Transport for London, which runs the capital's public transportation system, says the Routemaster outlived its usefulness. For one thing, the bus is inaccessible to wheelchairs. There also is a liability problem. One to three people a year are killed by falls from the platform. About 25 people per 100 Routemasters are injured every year, compared with five for every 100 modern buses.
It's a risk that many still would be willing to take, including John Clarke, 71, of Cambridgeshire, about 50 miles north of London.
"It's an absolute disgrace," Clarke said of the decision to mothball the Routemaster. He made a special trip to London last week with daughter Jeanine Swanepoel, 35, to ride the Route 38 bus for the last time. From his coat pocket, he pulled out a faded photo of his daughter posing in front of a Routemaster 18 years ago.
"In many ways, the Routemaster was ahead of its time. They are economical, reliable and still in service after half a century," Clarke said.
'One of the little joys'
For about $1.40, passengers could jump - literally - onto the back of a moving Routemaster and ride clear across town.
The most distinctive feature: the open-air platform. It allowed riders to hop on and off at will; they didn't have to wait for designated stops. Even men in three-piece suits and women in skirts and heels chased the bus, grabbed onto the yellow pole and hoisted themselves onto the platform.
Among other things that distinguished the Routemaster: slatted wooden floors, tartan plaid cloth on the seats, a real bell that signaled a stop and a rear seat in the upper deck surrounded on three sides by aluminum sheeting and often occupied by young lovers.
Frequent riders knew the best seat was the front row of the upper deck, with its spacious legroom and giant windows that offered unobstructed views of the capital.
College student Rebecca Bouckley, 22, was sprawled there last week, where she simultaneously ate fried chicken nuggets and tackled her homework. "I just like the style and lines of the bus," she said, "and being able to jump on and off wherever I want."

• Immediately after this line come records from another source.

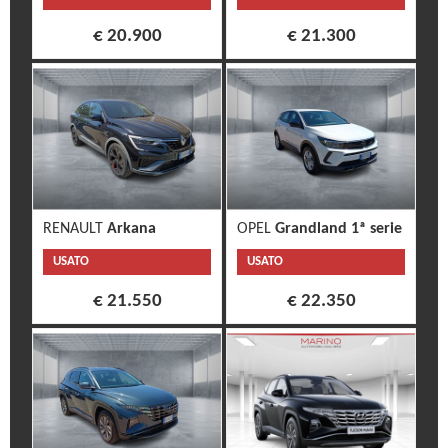
€ 20.900
€ 21.300
RENAULT
Arkana
OPEL
Grandland 1ª serie
USATO
USATO
€ 21.550
€ 22.350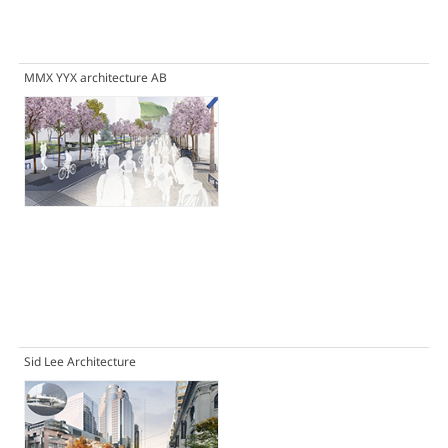
MMX YYX architecture AB
Sid Lee Architecture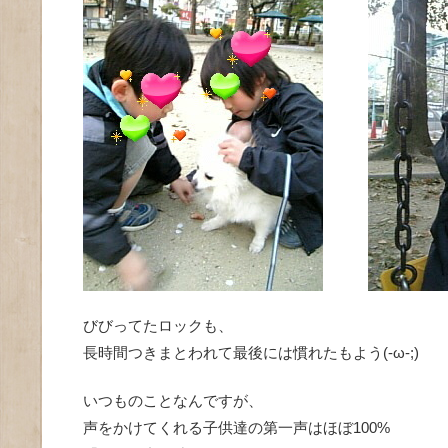
びびってたロックも、
長時間つきまとわれて最後には慣れたもよう(-ω-;)
いつものことなんですが、
声をかけてくれる子供達の第一声はほぼ100%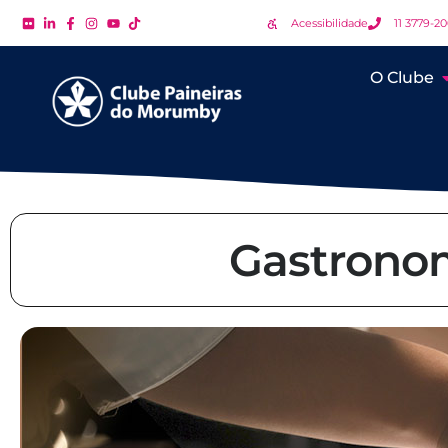
Acessibilidade
11 3779-2
O Clube
Gastronom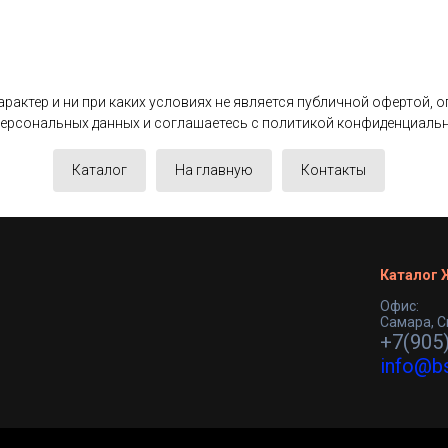
актер и ни при каких условиях не является публичной офертой, 
 персональных данных и соглашаетесь c политикой конфиденциаль
Каталог
На главную
Контакты
Каталог
Офис:
Самара, С
+7(905
info@b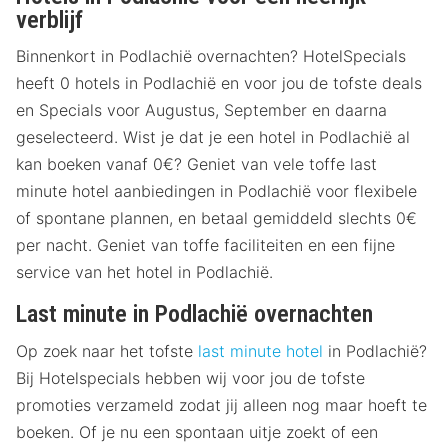
verblijf
Binnenkort in Podlachië overnachten? HotelSpecials
heeft 0 hotels in Podlachië en voor jou de tofste deals
en Specials voor Augustus, September en daarna
geselecteerd. Wist je dat je een hotel in Podlachië al
kan boeken vanaf 0€? Geniet van vele toffe last
minute hotel aanbiedingen in Podlachië voor flexibele
of spontane plannen, en betaal gemiddeld slechts 0€
per nacht. Geniet van toffe faciliteiten en een fijne
service van het hotel in Podlachië.
Last minute in Podlachië overnachten
Op zoek naar het tofste
last minute hotel
in Podlachië?
Bij Hotelspecials hebben wij voor jou de tofste
promoties verzameld zodat jij alleen nog maar hoeft te
boeken. Of je nu een spontaan uitje zoekt of een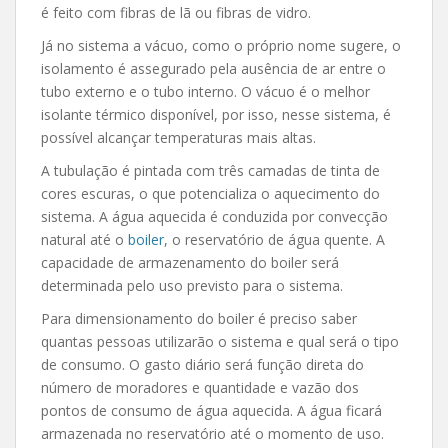
é feito com fibras de lã ou fibras de vidro.
Já no sistema a vácuo, como o próprio nome sugere, o
isolamento é assegurado pela ausência de ar entre o
tubo externo e o tubo interno. O vácuo é o melhor
isolante térmico disponível, por isso, nesse sistema, é
possível alcançar temperaturas mais altas.
A tubulação é pintada com três camadas de tinta de
cores escuras, o que potencializa o aquecimento do
sistema. A água aquecida é conduzida por convecção
natural até o
boiler
, o reservatório de água quente. A
capacidade de armazenamento do boiler será
determinada pelo uso previsto para o sistema.
Para dimensionamento do boiler é preciso saber
quantas pessoas utilizarão o sistema e qual será o tipo
de consumo. O gasto diário será função direta do
número de moradores e quantidade e vazão dos
pontos de consumo de água aquecida. A água ficará
armazenada no reservatório até o momento de uso.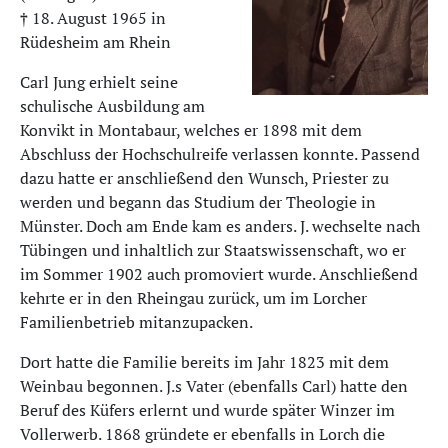
† 18. August 1965 in
Rüdesheim am Rhein
Carl Jung erhielt seine
schulische Ausbildung am
Konvikt in Montabaur, welches er 1898 mit dem
Abschluss der Hochschulreife verlassen konnte. Passend
dazu hatte er anschließend den Wunsch, Priester zu
werden und begann das Studium der Theologie in
Münster. Doch am Ende kam es anders. J. wechselte nach
Tübingen und inhaltlich zur Staatswissenschaft, wo er
im Sommer 1902 auch promoviert wurde. Anschließend
kehrte er in den Rheingau zurück, um im Lorcher
Familienbetrieb mitanzupacken.
Dort hatte die Familie bereits im Jahr 1823 mit dem
Weinbau begonnen. J.s Vater (ebenfalls Carl) hatte den
Beruf des Küfers erlernt und wurde später Winzer im
Vollerwerb. 1868 gründete er ebenfalls in Lorch die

"Internationally, the Routemaster is as symbolic of London as much as the black cabs and Big Ben," says Travis Elborough, author of The Bus We Loved: London's Affair with the Routemaster. "It's one of the little joys one takes in ordinary London existence."
Londoners are not letting the Routemaster go quietly. Ben Brook, 28, has launched a save-the-Routemaster campaign. Brook, a publicist, and other critics want Transport for London to build a modern, accessible bus that retains the styling of the old Routemaster.
More than 11,000 people have signed his petition urging Mayor Ken Livingstone to reconsider. Livingstone once made a campaign promise to keep the Routemaster.
In the end, the Routemaster could not be retrofitted to comply with the Disability Discrimination Act. "By the end of the year, every bus on the network will be wheelchair-accessible, which is a fantastic step forward for London," says Mike Weston, director of operations for London Buses.